While post-traumatic stress disorder may not lead to turnover, it is likely to be a predictor of burnout, which may also lead to turnover. The narrative surrounding the health officials has been painted very differently by the public and the officials themselves, as they have reconsidered many areas of their day-to-day profession. The undesirability of being a victim of becoming a burnt-out lifesaving villain has been a consequence of the policy punctuations, the social constructs, and narratives on national and sub-national levels.

The Future

There are many challenges and successes that health officials face. There are areas that they handle well and should continue to pursue in the future. Many leaders and staff stayed in their positions despite the direct threats or violence. Health officials have believed that their expertise was under-recognized and underappreciated. Ongoing surveys may eventually return to the equilibrium of satisfaction in their important role in shaping health policy. While health officials shape policy, their future actions will also impact the scope and impact of medical practitioners.

As health officials felt limited by poor infrastructure, politics, and the public’s backlash, they struggled with personal and professional disappointments. They were torn between what they thought they should do and their ability to pursue it. For some, the conflict was a challenge. As we advance, health officials have mentioned the need for a renewed commitment in light of the workplace violence that they have faced.

The challenges and successes made health officials highly visible and accessible to the public as they were ready to react to policy changes, sometimes to the point of villainization. There will be an expanded role for increased safety without undermining public safety and developing more robust public health networks despite the challenges.

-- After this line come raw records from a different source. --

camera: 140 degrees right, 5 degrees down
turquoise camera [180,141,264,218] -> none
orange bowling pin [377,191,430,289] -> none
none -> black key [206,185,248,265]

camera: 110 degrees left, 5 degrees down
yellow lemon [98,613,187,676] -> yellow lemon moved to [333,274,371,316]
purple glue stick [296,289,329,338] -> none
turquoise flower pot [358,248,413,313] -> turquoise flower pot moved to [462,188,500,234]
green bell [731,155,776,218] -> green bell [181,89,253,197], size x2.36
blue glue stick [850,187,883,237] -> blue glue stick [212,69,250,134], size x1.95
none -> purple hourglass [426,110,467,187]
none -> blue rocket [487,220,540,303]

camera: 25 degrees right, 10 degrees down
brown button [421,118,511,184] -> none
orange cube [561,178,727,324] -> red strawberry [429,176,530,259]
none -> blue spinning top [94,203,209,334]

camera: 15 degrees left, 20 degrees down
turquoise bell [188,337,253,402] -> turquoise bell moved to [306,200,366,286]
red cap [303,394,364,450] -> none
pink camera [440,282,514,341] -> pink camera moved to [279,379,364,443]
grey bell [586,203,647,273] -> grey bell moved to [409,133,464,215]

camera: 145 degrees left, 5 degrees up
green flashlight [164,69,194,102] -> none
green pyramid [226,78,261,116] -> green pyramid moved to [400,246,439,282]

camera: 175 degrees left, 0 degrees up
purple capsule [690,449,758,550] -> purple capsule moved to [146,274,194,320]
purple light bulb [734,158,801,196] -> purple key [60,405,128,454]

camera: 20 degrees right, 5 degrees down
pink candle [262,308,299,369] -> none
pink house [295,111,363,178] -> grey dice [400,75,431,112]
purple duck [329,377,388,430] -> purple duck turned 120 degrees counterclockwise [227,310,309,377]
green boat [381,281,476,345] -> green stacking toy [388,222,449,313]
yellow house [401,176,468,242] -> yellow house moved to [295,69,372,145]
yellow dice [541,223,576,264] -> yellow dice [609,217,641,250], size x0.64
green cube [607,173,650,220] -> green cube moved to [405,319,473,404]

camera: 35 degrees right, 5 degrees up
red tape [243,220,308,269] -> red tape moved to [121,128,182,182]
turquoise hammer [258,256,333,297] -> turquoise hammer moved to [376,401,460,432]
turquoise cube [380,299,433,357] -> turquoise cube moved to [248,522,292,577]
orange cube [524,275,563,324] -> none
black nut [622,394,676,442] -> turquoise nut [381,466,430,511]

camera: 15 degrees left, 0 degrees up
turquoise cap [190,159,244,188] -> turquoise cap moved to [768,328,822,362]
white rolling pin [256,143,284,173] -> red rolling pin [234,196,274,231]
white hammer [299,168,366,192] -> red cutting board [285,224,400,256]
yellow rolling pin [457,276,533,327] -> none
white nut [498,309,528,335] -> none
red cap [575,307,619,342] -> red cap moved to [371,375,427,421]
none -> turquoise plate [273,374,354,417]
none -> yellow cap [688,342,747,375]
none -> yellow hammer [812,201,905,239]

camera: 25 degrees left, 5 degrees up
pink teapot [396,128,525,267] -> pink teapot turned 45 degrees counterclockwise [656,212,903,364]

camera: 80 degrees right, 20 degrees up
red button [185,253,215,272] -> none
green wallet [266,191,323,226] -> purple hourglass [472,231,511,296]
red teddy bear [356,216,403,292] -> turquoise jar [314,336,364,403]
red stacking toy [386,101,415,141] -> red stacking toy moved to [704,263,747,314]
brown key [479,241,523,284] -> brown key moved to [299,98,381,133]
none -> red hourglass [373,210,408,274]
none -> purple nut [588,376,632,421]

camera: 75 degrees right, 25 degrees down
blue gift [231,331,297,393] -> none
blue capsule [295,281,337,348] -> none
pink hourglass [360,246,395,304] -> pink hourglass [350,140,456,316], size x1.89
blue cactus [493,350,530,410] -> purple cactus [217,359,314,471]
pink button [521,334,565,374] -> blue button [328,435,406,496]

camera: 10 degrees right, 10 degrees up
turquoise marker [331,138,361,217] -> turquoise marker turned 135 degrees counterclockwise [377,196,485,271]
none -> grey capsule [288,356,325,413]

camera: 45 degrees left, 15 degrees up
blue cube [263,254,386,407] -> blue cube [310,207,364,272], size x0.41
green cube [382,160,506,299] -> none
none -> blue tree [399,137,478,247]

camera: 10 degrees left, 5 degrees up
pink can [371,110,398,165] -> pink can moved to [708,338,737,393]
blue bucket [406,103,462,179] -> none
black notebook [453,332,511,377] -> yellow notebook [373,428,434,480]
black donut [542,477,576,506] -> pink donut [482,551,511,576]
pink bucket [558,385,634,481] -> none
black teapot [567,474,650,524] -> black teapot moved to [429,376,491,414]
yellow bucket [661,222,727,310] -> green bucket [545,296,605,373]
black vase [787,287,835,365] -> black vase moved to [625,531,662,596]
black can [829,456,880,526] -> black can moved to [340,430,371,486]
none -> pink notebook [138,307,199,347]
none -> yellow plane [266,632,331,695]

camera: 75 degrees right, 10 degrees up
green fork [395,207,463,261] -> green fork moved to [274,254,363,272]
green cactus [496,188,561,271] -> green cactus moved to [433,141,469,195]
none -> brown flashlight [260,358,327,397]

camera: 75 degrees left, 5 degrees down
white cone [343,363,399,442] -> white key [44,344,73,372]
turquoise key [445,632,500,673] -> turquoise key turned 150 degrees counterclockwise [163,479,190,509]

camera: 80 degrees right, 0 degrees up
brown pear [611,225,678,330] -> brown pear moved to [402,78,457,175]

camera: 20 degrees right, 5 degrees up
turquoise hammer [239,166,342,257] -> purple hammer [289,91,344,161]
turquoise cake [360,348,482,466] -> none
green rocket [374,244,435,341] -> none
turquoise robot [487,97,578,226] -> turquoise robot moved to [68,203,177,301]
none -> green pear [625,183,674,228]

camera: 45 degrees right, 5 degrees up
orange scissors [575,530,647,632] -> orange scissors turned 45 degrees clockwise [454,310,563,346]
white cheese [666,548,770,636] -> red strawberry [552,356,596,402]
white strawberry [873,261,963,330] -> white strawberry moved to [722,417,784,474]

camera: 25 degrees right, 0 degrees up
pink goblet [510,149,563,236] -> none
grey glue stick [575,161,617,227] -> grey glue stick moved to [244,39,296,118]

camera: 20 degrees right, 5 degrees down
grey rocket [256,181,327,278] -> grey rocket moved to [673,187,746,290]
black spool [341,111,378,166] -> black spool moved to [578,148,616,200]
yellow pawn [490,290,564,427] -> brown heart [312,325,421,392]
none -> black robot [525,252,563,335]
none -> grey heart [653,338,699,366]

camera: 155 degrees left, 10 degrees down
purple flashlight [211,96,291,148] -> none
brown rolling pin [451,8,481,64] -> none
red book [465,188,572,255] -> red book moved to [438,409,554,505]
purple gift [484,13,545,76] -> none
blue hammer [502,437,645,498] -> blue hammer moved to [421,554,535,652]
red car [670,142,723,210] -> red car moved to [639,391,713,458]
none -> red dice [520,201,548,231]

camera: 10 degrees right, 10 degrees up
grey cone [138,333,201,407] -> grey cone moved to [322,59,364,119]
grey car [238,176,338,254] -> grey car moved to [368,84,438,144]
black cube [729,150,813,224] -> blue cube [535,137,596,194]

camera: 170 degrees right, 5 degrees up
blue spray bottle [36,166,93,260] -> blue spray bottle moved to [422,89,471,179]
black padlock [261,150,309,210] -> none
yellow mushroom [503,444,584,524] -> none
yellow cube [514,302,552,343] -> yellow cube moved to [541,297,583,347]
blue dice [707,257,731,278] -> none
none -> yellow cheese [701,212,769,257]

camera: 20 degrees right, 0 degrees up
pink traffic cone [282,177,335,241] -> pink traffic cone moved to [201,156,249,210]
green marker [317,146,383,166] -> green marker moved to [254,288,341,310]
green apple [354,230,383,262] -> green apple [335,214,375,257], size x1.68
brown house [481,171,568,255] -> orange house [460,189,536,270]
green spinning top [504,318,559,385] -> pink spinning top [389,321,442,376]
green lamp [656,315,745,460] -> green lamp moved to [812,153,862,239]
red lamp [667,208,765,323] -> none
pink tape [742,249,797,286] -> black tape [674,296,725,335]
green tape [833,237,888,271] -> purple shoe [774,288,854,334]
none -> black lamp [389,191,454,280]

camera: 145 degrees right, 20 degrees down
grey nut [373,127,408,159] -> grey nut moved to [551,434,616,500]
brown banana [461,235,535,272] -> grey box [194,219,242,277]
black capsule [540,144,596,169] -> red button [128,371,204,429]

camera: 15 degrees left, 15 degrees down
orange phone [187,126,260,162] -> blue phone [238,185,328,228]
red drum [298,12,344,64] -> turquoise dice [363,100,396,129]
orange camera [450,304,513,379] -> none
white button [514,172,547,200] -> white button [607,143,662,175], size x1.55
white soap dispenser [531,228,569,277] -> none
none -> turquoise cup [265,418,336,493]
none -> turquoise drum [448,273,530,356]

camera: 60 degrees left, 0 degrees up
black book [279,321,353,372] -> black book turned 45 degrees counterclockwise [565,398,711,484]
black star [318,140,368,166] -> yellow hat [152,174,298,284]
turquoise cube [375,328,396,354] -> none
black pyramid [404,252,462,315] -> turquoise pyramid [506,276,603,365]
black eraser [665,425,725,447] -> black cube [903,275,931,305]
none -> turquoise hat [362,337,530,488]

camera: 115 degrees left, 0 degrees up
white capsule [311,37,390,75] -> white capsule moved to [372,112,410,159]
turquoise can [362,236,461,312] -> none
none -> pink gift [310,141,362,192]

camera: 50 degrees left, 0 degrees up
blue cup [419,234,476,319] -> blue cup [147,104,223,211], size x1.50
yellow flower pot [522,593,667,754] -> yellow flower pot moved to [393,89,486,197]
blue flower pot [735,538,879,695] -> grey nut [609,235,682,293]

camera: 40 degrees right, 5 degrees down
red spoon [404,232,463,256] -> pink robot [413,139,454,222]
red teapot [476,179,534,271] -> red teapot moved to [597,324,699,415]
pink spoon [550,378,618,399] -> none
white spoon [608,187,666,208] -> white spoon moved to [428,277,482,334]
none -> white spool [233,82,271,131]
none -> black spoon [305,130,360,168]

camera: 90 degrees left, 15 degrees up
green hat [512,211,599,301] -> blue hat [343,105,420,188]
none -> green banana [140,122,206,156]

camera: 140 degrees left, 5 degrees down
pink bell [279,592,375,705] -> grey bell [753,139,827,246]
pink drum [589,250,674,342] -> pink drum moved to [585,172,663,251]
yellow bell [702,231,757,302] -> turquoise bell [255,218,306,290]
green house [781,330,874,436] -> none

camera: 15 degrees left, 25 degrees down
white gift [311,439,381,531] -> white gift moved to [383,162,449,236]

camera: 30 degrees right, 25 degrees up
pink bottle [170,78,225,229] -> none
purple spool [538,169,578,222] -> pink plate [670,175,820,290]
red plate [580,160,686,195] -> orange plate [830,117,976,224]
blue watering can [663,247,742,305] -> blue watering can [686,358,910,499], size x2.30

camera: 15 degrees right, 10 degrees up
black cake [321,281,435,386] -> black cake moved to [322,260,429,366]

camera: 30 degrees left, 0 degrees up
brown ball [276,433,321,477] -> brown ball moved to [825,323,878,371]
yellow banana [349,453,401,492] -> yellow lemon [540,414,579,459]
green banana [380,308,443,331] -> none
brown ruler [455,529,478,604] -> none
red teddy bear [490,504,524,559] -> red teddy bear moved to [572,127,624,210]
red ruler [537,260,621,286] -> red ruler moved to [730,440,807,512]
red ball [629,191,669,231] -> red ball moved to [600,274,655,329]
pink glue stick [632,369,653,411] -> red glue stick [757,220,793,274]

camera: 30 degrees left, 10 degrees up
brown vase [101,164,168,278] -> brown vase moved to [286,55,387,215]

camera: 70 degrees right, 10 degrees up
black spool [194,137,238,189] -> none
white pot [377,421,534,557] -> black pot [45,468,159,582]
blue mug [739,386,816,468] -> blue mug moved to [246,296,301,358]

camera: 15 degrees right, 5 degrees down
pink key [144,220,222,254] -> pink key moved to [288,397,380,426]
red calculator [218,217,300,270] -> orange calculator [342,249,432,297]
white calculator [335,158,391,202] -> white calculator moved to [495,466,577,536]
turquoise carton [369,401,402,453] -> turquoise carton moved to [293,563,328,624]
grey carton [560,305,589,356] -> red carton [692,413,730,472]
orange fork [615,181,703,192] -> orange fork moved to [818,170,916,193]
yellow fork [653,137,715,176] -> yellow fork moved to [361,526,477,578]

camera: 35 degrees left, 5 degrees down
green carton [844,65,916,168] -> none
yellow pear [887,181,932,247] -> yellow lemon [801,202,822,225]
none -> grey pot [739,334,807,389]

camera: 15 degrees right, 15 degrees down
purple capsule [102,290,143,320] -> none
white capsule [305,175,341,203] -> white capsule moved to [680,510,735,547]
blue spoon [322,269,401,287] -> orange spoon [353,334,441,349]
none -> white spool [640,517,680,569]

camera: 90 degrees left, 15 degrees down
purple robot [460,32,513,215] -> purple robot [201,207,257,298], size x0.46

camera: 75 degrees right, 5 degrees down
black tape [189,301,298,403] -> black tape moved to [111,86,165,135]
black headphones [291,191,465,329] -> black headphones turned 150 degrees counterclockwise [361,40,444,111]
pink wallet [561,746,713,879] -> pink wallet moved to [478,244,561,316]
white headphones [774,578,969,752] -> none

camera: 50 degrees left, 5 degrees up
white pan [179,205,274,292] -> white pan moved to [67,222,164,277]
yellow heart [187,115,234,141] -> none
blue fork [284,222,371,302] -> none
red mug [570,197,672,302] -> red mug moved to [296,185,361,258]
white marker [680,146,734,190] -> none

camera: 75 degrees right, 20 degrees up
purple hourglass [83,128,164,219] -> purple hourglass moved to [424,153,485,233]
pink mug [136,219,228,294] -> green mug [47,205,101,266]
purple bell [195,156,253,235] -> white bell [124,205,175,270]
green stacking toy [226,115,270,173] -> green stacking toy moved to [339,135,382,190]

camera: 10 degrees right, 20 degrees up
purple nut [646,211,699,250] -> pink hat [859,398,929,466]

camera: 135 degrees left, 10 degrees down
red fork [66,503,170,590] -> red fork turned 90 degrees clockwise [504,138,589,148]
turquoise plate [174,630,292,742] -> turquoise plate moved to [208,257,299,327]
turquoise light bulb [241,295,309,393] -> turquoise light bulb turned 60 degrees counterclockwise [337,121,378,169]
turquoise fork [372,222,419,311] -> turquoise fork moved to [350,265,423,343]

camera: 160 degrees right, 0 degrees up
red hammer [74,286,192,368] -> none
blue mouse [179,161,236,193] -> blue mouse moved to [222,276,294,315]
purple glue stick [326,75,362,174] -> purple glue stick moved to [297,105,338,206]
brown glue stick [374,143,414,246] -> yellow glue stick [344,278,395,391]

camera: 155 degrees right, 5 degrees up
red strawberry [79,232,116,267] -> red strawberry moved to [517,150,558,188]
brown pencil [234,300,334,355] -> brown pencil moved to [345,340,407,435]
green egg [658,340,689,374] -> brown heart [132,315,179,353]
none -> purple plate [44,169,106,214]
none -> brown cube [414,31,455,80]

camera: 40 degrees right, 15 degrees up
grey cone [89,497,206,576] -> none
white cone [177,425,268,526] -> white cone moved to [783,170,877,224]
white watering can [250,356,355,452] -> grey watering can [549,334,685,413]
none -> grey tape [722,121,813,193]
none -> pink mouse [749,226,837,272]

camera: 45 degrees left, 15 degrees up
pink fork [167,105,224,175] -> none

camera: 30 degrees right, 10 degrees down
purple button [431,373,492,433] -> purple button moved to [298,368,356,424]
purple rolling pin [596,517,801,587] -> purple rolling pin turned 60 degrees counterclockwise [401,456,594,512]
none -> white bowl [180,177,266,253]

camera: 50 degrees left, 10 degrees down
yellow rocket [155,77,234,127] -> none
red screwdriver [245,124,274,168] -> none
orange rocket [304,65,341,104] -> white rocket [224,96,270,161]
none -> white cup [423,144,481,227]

Without frontline workers’ unceasing assistance and support, the world would have collapsed during the COVID-19 pandemic. As such, interventions were required to reduce the risk of intimidation, ostracization, and undermining in times such as ours. Effective political and public sector leadership in health policy, lobbying, and media management helped dispel messages of undervaluation of important health professionals and can help increase effective health policy. Although it is quite an arduous task, nothing worth doing is or has been easy, and therein lies the challenge. The use of public policy theory will continue to contextualize discussions around the policy landscape during the pandemic, and future applications of Punctuated Equilibrium, Social Construction Theory, and the Narrative Policy Framework lie ahead.